I am not trying to idealize "all these hard working poor people" but just to suggest that all the words of teachers, "giving information" about how working hard gets you ahead won't stand up against seeing actual hard working people (no matter how many) struggling to succeed despite their hard work.
Great comment!
ReplyDeleteI am intrigued by this topic. I think that this willful blindness to historical circumstance is characteristic of many of the big mistakes made by reformers today.
I am thinking about the analogue in the recent history of the New Orleans teachers' unions. As a fresh young alternative certification teacher in NOLA, I was fed distinctively anti-union rhetoric. Only through my own research did I learn about the actions taken by the RSD against teachers in the aftermath of Katrina. Much of the problems my students faced was blamed on lazy New Orleans teachers. Never did I have the occasion to talk with other educators about the schools in New Orleans that had really worked.
What you point out was a very difficult question for me to consider as a teacher in New Orleans. My students were hammered over the head with KIPP-style messages, many of which I could get behind, but none of which came with an accompanying conversation about the historical causes of black poverty in New Orleans. We were "change agents," and saw ourselves as being divorced from the prior regime (the old black teachers, essentially). Therefore, we never talked about them except to shake our heads.
To me the aims of KIPP as reflected in this article, like NCLB, are short-sighted and just not ambitious. Are we really teaching our students just so they can be successful along certain expectations (primarily wealth-related)? We have to stand up and face the fact that our black and latino citizens are facing the Great Depression of our era! We are a country full of people who cannot read and many who can read but choose not to. We live in an age of wholesale cynicism and a deep distrust of politics. These are the massive issues of the world that a teacher in any school must address through their pedagogy.

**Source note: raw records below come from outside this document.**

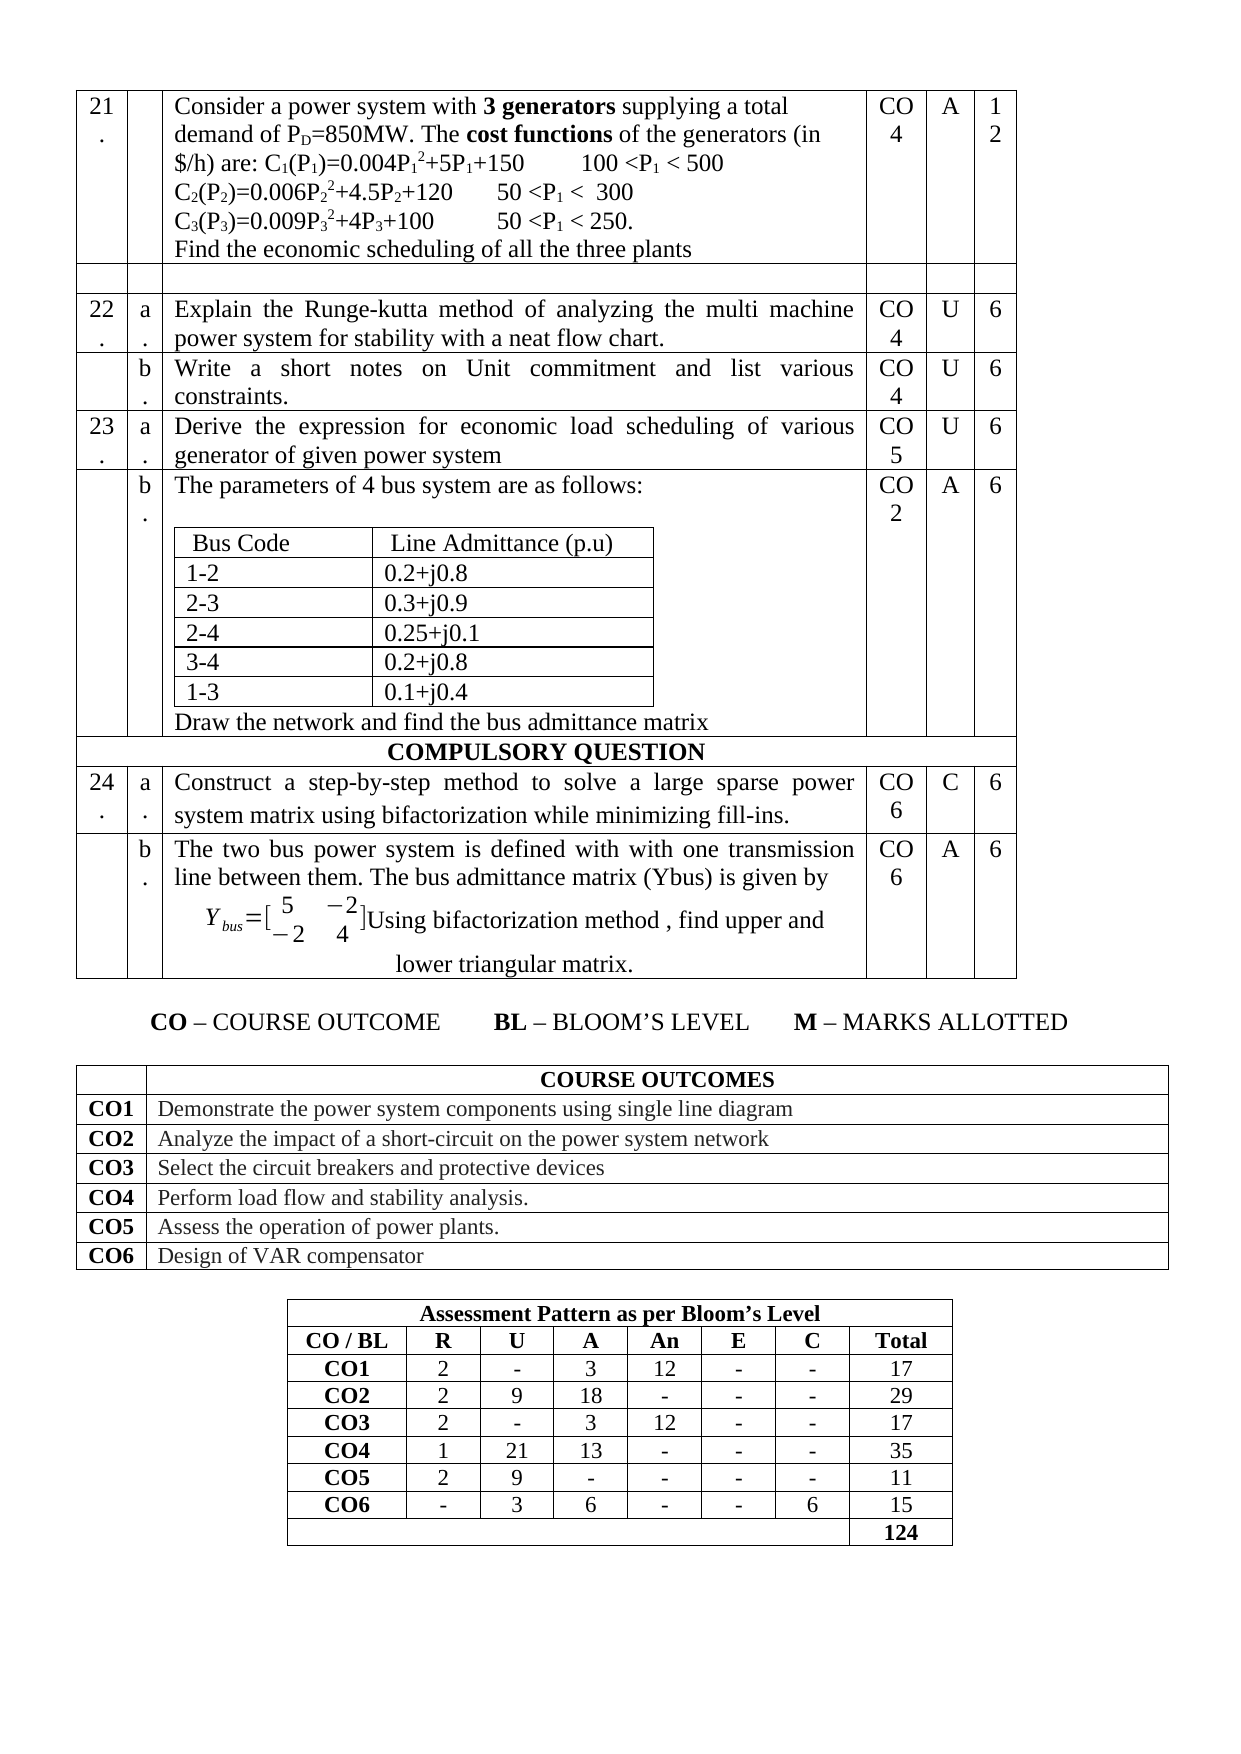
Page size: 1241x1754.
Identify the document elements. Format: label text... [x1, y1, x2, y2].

table_cell CO4 [288, 1437, 406, 1463]
table_cell 6 [975, 470, 1016, 736]
table_header [77, 1066, 146, 1094]
table_cell The parameters of 4 bus system are as follows: Draw the network and find the bus admittance matrix [163, 470, 866, 736]
table_cell 11 [850, 1464, 952, 1491]
table_cell Analyze the impact of a short-circuit on the power system network [147, 1125, 1168, 1153]
table_cell a. [128, 767, 162, 833]
table_cell 17 [850, 1355, 952, 1381]
table_cell An [628, 1327, 701, 1353]
table_cell 124 [850, 1519, 952, 1545]
table_cell Perform load flow and stability analysis. [147, 1184, 1168, 1212]
table_cell Total [850, 1327, 952, 1353]
table_cell 24. [77, 767, 127, 833]
table_cell - [702, 1409, 775, 1436]
table_cell 21. [77, 91, 127, 263]
table_cell CO6 [288, 1492, 406, 1518]
table_cell U [481, 1327, 553, 1353]
table_cell 1 [407, 1437, 480, 1463]
table_cell b. [128, 470, 162, 736]
table_cell CO2 [77, 1125, 146, 1153]
table_cell b. [128, 353, 162, 410]
table_cell 12 [628, 1355, 701, 1381]
table_cell 23. [77, 411, 127, 469]
table_cell - [407, 1492, 480, 1518]
table_cell CO2 [288, 1382, 406, 1408]
table_cell [288, 1519, 849, 1545]
table_cell CO4 [77, 1184, 146, 1212]
table_cell 12 [628, 1409, 701, 1436]
table_cell Derive the expression for economic load scheduling of various generator of given power system [163, 411, 866, 469]
table_cell 2 [407, 1382, 480, 1408]
table_cell - [776, 1355, 849, 1381]
table_cell - [702, 1355, 775, 1381]
table_cell E [702, 1327, 775, 1353]
text CO – COURSE OUTCOME BL – BLOOM’S LEVEL M – MARKS ALLOTTED [150, 1007, 1090, 1036]
table_cell [77, 353, 127, 410]
table_cell - [628, 1464, 701, 1491]
table_cell 6 [975, 294, 1016, 352]
table_cell 13 [554, 1437, 627, 1463]
table_cell CO5 [77, 1213, 146, 1242]
table_cell CO6 [77, 1243, 146, 1269]
table_cell 6 [975, 767, 1016, 833]
table_cell 22. [77, 294, 127, 352]
table_cell U [927, 294, 974, 352]
table_cell 3 [481, 1492, 553, 1518]
table_cell CO5 [288, 1464, 406, 1491]
table_header Assessment Pattern as per Bloom’s Level [288, 1300, 952, 1326]
table_cell Assess the operation of power plants. [147, 1213, 1168, 1242]
table_cell - [702, 1492, 775, 1518]
table_cell 2 [407, 1355, 480, 1381]
table_cell CO4 [867, 353, 926, 410]
table_cell - [554, 1464, 627, 1491]
table_cell CO4 [867, 91, 926, 263]
table_cell 9 [481, 1464, 553, 1491]
table_cell Select the circuit breakers and protective devices [147, 1154, 1168, 1183]
table_cell CO5 [867, 411, 926, 469]
table_cell 35 [850, 1437, 952, 1463]
table_cell U [927, 353, 974, 410]
table_cell [163, 264, 866, 293]
table_cell - [628, 1492, 701, 1518]
table_cell R [407, 1327, 480, 1353]
table_cell 12 [975, 91, 1016, 263]
table_cell a. [128, 294, 162, 352]
table_cell 6 [975, 834, 1016, 977]
table_cell 6 [975, 353, 1016, 410]
table_cell b. [128, 834, 162, 977]
table_cell 2 [407, 1409, 480, 1436]
table_cell 6 [554, 1492, 627, 1518]
table_cell A [927, 834, 974, 977]
table_cell 9 [481, 1382, 553, 1408]
table_cell [128, 91, 162, 263]
table_cell 6 [776, 1492, 849, 1518]
table_cell Design of VAR compensator [147, 1243, 1168, 1269]
table_cell - [776, 1409, 849, 1436]
table_cell [975, 264, 1016, 293]
table_cell CO3 [288, 1409, 406, 1436]
table_cell - [776, 1382, 849, 1408]
table_cell - [481, 1355, 553, 1381]
table_cell CO4 [867, 294, 926, 352]
table_cell The two bus power system is defined with with one transmission line between them. The bus admittance matrix (Ybus) is given by Using bifactorization method , find upper and lower triangular matrix. [163, 834, 866, 977]
table_cell - [776, 1464, 849, 1491]
table_cell [77, 834, 127, 977]
table_cell 2 [407, 1464, 480, 1491]
table_cell - [776, 1437, 849, 1463]
table_cell Explain the Runge-kutta method of analyzing the multi machine power system for stability with a neat flow chart. [163, 294, 866, 352]
table_cell 6 [975, 411, 1016, 469]
table_cell [128, 264, 162, 293]
table_cell CO1 [288, 1355, 406, 1381]
table_cell A [927, 470, 974, 736]
table_cell CO2 [867, 470, 926, 736]
table_cell 18 [554, 1382, 627, 1408]
table_cell A [927, 91, 974, 263]
table_cell [77, 264, 127, 293]
table_cell CO1 [77, 1095, 146, 1124]
table_cell CO / BL [288, 1327, 406, 1353]
table_cell CO3 [77, 1154, 146, 1183]
table_cell - [628, 1437, 701, 1463]
table_cell C [927, 767, 974, 833]
table_cell Construct a step-by-step method to solve a large sparse power system matrix using bifactorization while minimizing fill-ins. [163, 767, 866, 833]
table_cell COMPULSORY QUESTION [77, 737, 1016, 766]
table_cell a. [128, 411, 162, 469]
table_cell 29 [850, 1382, 952, 1408]
table_cell CO6 [867, 767, 926, 833]
table_cell [867, 264, 926, 293]
table_cell 3 [554, 1409, 627, 1436]
table_cell - [702, 1437, 775, 1463]
table_cell - [628, 1382, 701, 1408]
table_cell - [481, 1409, 553, 1436]
table_cell 3 [554, 1355, 627, 1381]
table_cell CO6 [867, 834, 926, 977]
table_cell [927, 264, 974, 293]
table_cell 21 [481, 1437, 553, 1463]
table_cell Consider a power system with 3 generators supplying a total demand of PD=850MW. The cost functions of the generators (in $/h) are: C1(P1)=0.004P12+5P1+150 100 <P1 < 500 C2(P2)=0.006P22+4.5P2+120 50 <P1 < 300 C3(P3)=0.009P32+4P3+100 50 <P1 < 250. Find the economic scheduling of all the three plants [163, 91, 866, 263]
table_cell U [927, 411, 974, 469]
table_cell Demonstrate the power system components using single line diagram [147, 1095, 1168, 1124]
table_cell - [702, 1382, 775, 1408]
table_cell 17 [850, 1409, 952, 1436]
table_cell - [702, 1464, 775, 1491]
table_cell [77, 470, 127, 736]
table_cell 15 [850, 1492, 952, 1518]
table_header COURSE OUTCOMES [147, 1066, 1168, 1094]
table_cell A [554, 1327, 627, 1353]
table_cell Write a short notes on Unit commitment and list various constraints. [163, 353, 866, 410]
table_cell C [776, 1327, 849, 1353]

The role of moral teacher is one that in the past would have been left to the clergy. If we are to take on this role in schools (as John Tough points out - should we?) we must take lessons from religion and philosophy, not from corporate quality assurance. What's significant is not that we pound slogans into our students or regulate their behavior like lab rats, but that we kindle their natural creativity and foster their natural ability to understand what is good and what is bad. We should be like Socrates, uncovering what is already there, not like B.F. Skinner.
What fantastic comments--posts unto themselves. Thank you, both of you.